Sink cholesterol through nutrition

Sink cholesterol through nutrition
cholesterol lower
Cholesterol is an important part of our cells and plays a crucial role in various metabolic processes. However, too high cholesterol levels in the blood can lead to health problems, in particular to the development of cardiovascular diseases. A healthy diet can help reduce cholesterol levels and reduce the risk of these diseases. In this article we will shed light on various nutritional factors that can help to reduce cholesterol levels in a natural way.
Presentation of cholesterol
Before we deal with the specific nutritional recommendations, we first want to understand what cholesterol is and what role it plays in the body. Cholesterol is a fat -like substance that is both produced by the body and absorbed through food. It is crucial for the formation of cell membranes, hormones, bile acids and vitamin D.
The role of LDL and HDL cholesterol
Cholesterol is transported in the blood in the form of lipoproteins. Two main types of lipoproteins are low-density lipoprotein (LDL) and high-density-lipoprotein (HDL). LDL cholesterol is often referred to as "bad" cholesterol because high LDL values are associated with an increased risk of heart disease. HDL cholesterol, on the other hand, is seen as a "good" cholesterol because it removes excess cholesterol from the arteries and attributes to the liver for breakdown.
nutritional factors to reduce cholesterol
A healthy diet can help reduce cholesterol and improve the balance between LDL and HDL cholesterol. Here are some important nutritional factors that should be taken into account:
1. Reduction of saturated fats
Saturated fats are mainly of animal origin and occur in food such as red meat, butter, whole milk products and high -fat cheeses.

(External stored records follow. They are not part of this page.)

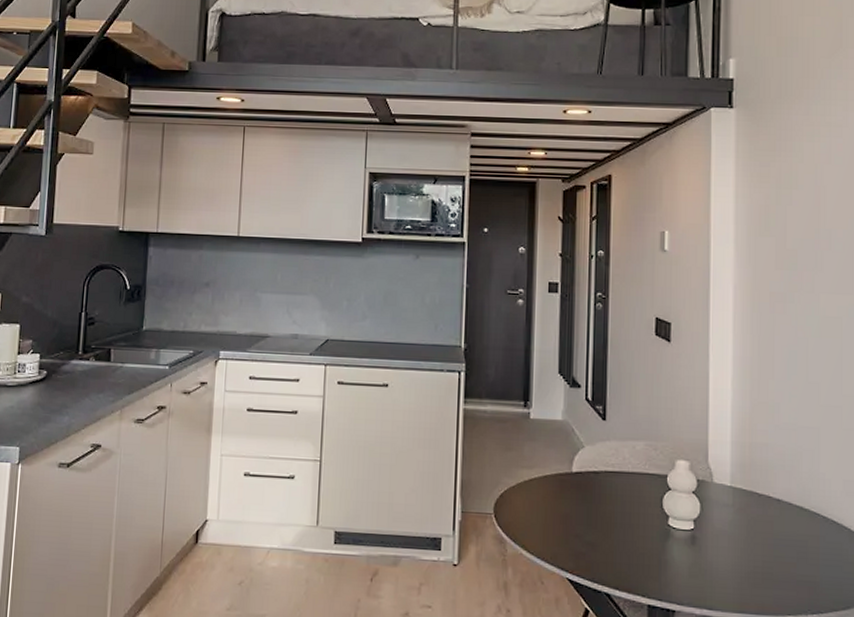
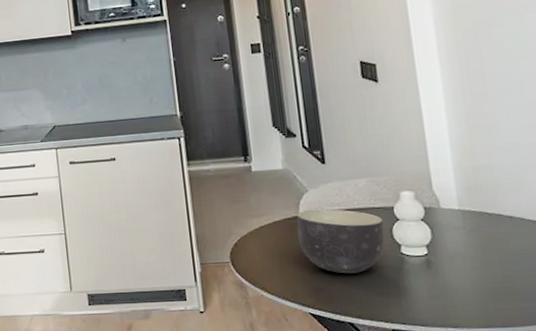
bowl: none [567,467,655,541] -> present [296,209,385,274]

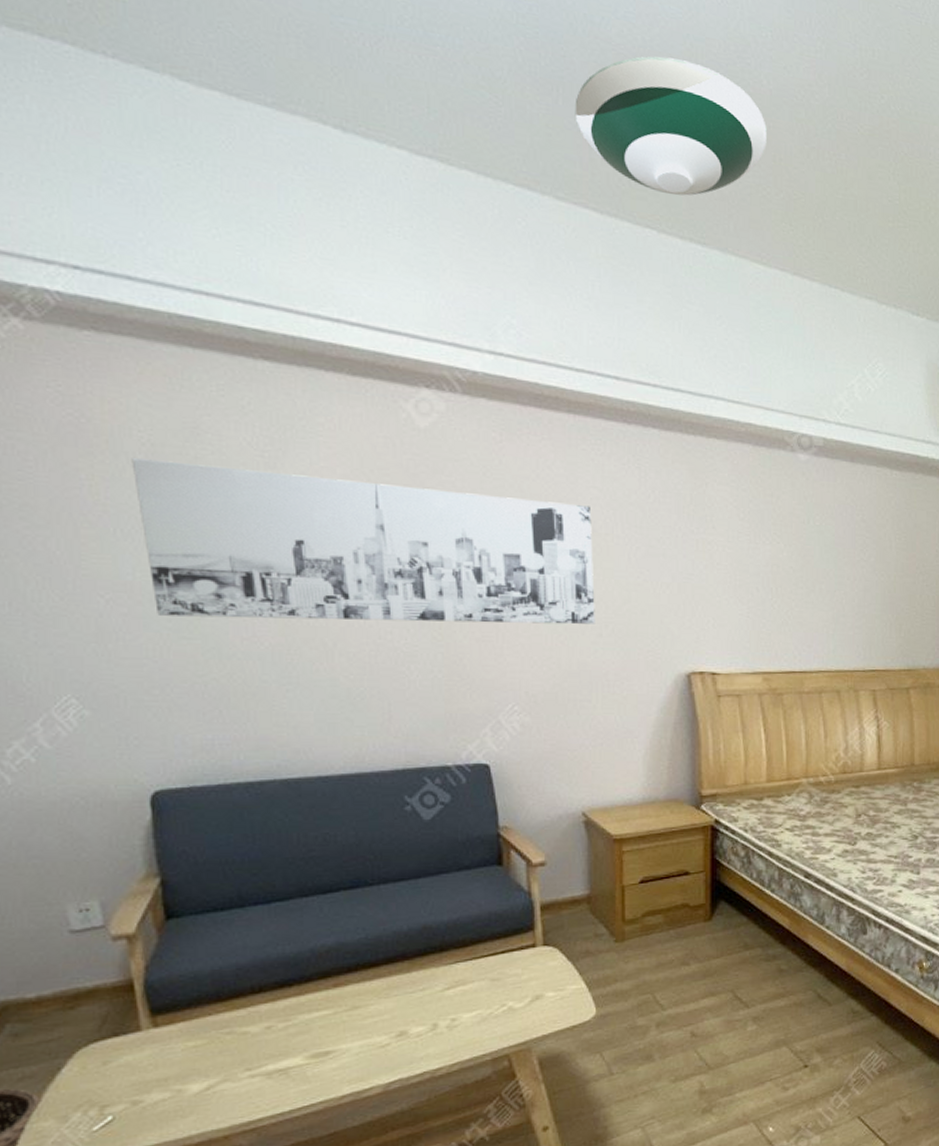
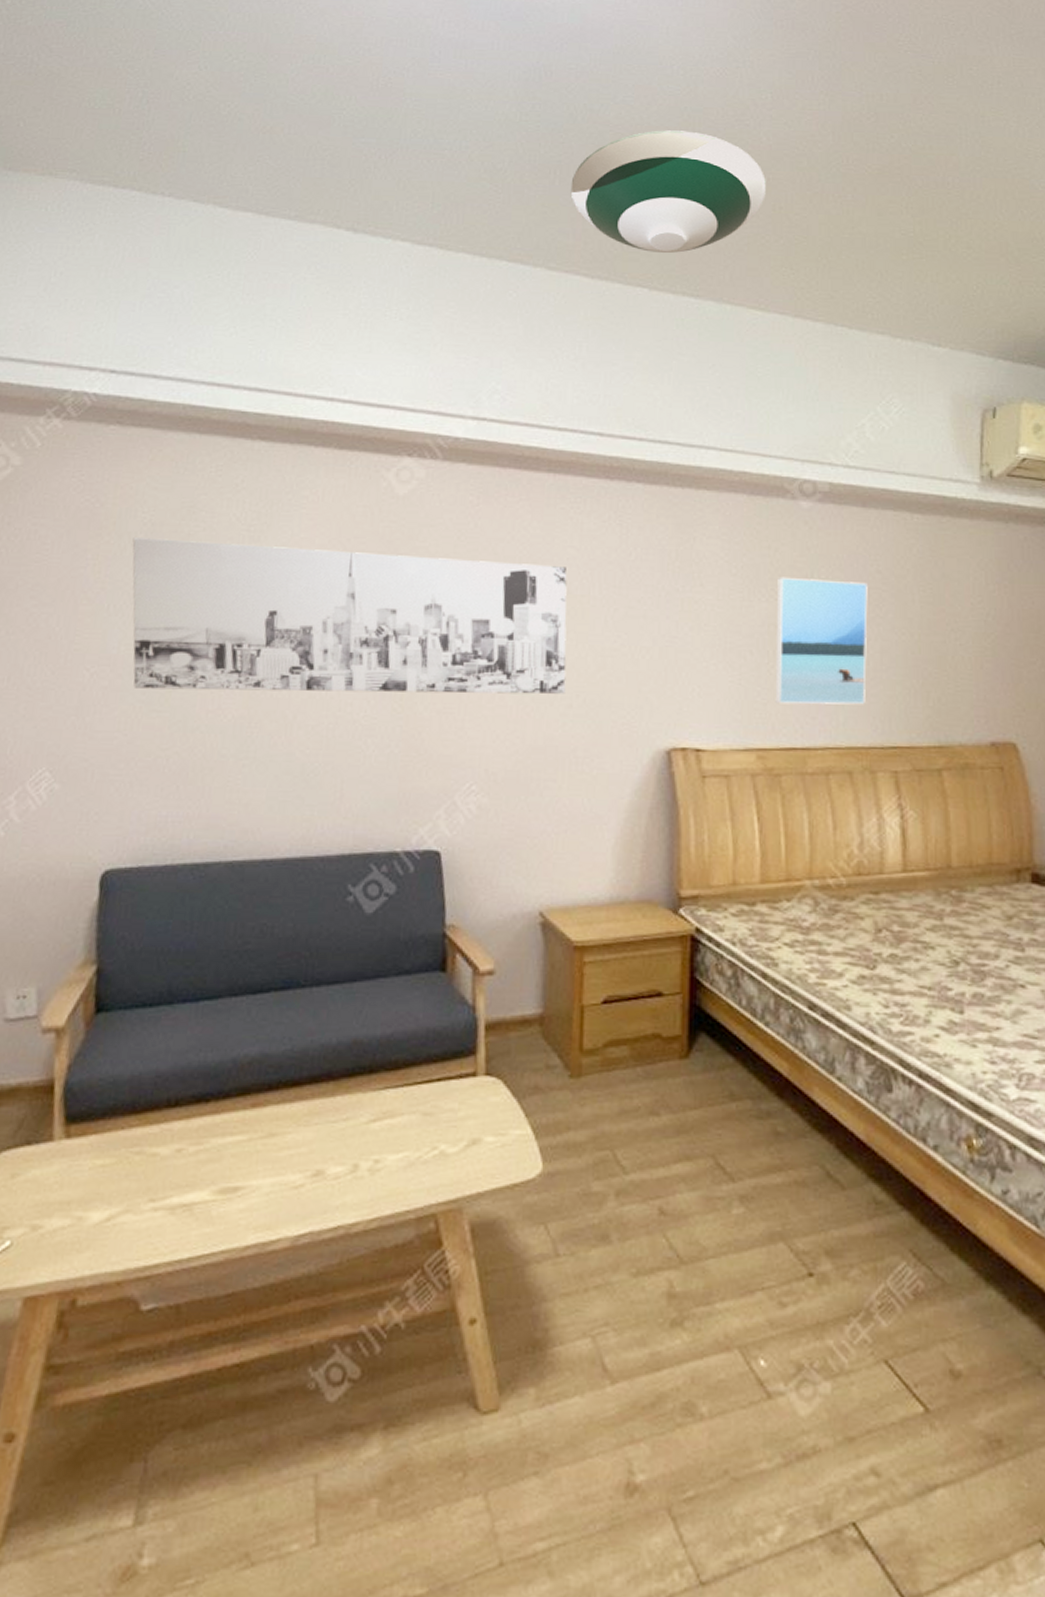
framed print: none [778,522,854,635] -> present [775,577,868,705]

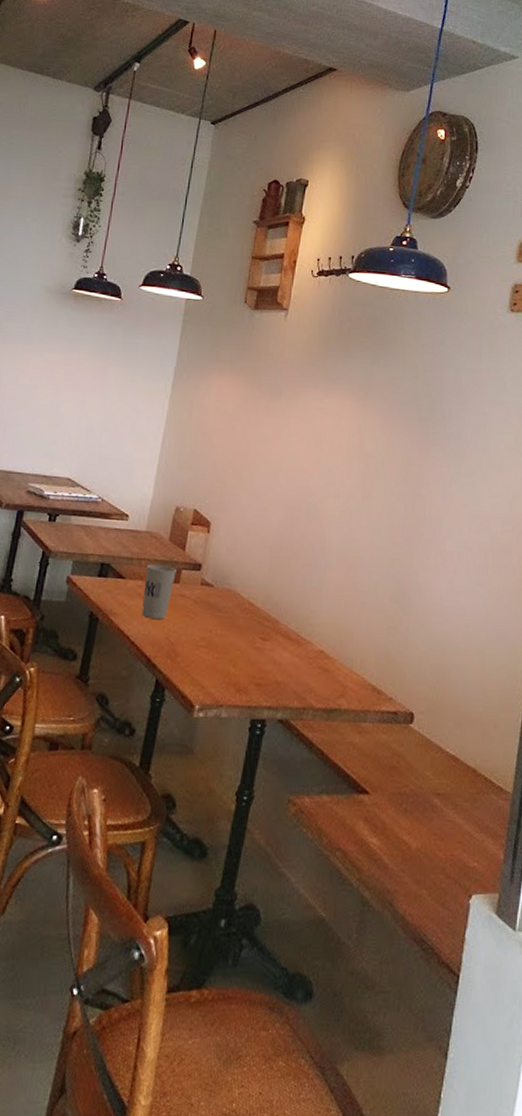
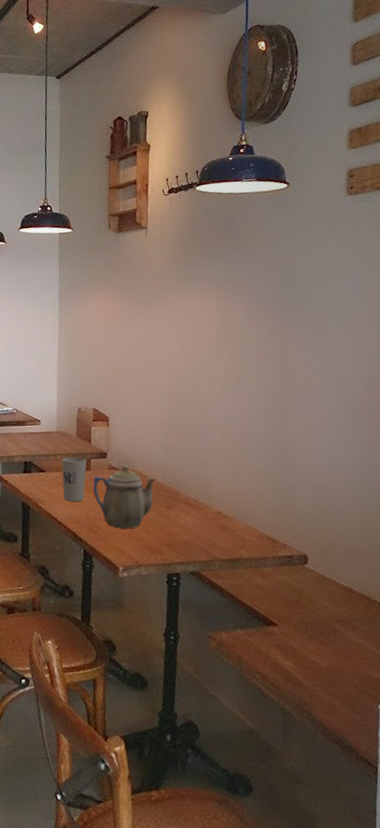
teapot: none [178,581,255,659] -> present [93,464,156,529]

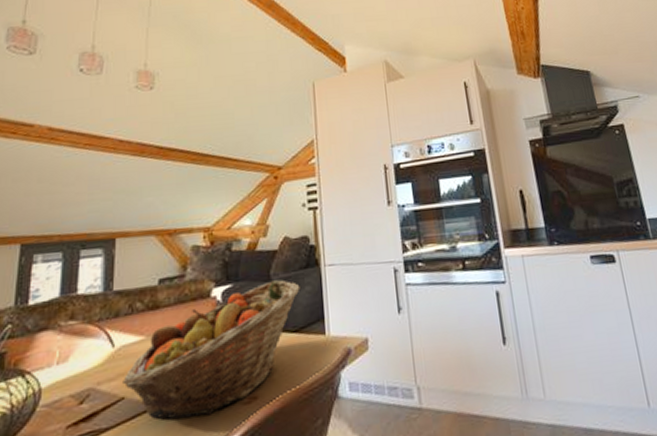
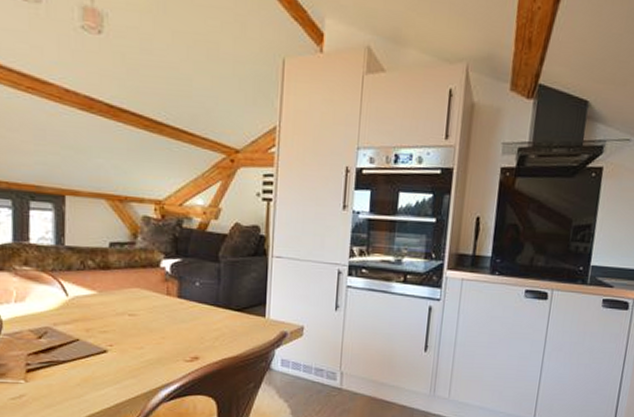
fruit basket: present [123,280,300,420] -> none [77,262,247,365]

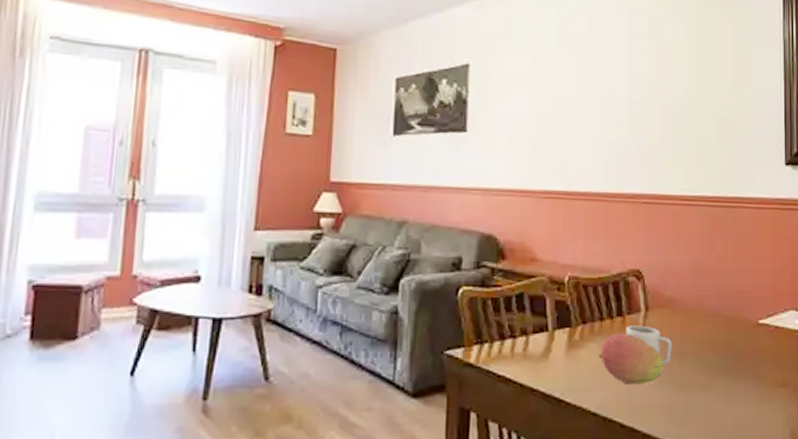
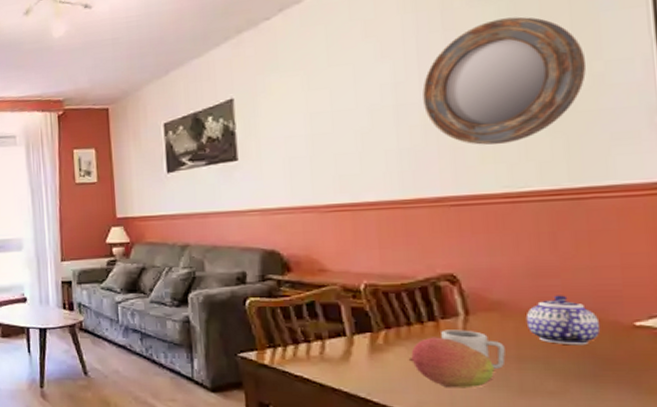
home mirror: none [630,36,742,150] -> present [422,16,587,145]
teapot: none [688,294,737,341] -> present [525,295,601,346]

These fats can increase the LDL cholesterol. It is recommended to reduce consumption of saturated fatty acids and to replace them with healthier alternatives, such as unsaturated fats from vegetable sources (e.g. olive oil, avocado) and lean protein sources (e.g. lean meat, fish and legumes).
2. Increase in fiber intake
Fillers are particularly advantageous for the lowering of the LDL cholesterol. They help remove the excess cholesterol from the body. Whole grain products, oatmeal, legumes, fruit and vegetables are rich in fiber and should therefore be regularly integrated into the diet.
3. Use of unsaturated fats
Unsaturated fats are advantageous for heart health because they can lower the LDL cholesterol. Foods such as nuts, seeds, olive oil and avocado contain high amounts of simple and polyunsaturated fats. These should be used as a replacement for saturated fats in the diet.
4. Rich sources of omega-3 fatty acids
Omega-3 fatty acids are essential fatty acids that have an anti-inflammatory effect and can reduce the risk of cardiovascular diseases. Fish like salmon, mackerel and tuna are rich in omega-3 fatty acids. Alternatively, vegetable sources such as flax seeds, chia seeds and walnuts can also be included in the diet.
5. Avoiding trans-fatty acids
Trans-fatty acids are unhealthy fats caused by the partial hydrogenation of vegetable oils. They increase LDL cholesterol and can increase the risk of cardiovascular diseases. Food such as fried snacks, frozen dishes and commercial baked goods are often rich in trans fatty acids. It is therefore advisable to reduce or avoid consumption of such foods.
6. Zinc, selenium and vitamin C
Certain nutrients such as zinc, selenium and vitamin C can lower LDL cholesterol and reduce the formation of plaques in the arteries. Foods such as legumes, lean meat, fish, nuts and fruit contain these nutrients and should be regularly integrated into the diet.
conclusion
A healthy diet can make a significant contribution to reducing cholesterol and reduce the risk of cardiovascular diseases. By reducing saturated fats, the increase in fiber consumption, the use of unsaturated fats, the absorption of omega-3 fatty acids and the avoidance of trans fatty acids can be reduced in a natural way. It is also important to ensure a balanced diet with sufficient nutrients such as zinc, selenium and vitamin C. It is recommended to discuss individual nutritional recommendations with a doctor or nutritionist and to refer to current scientific studies and sources if necessary.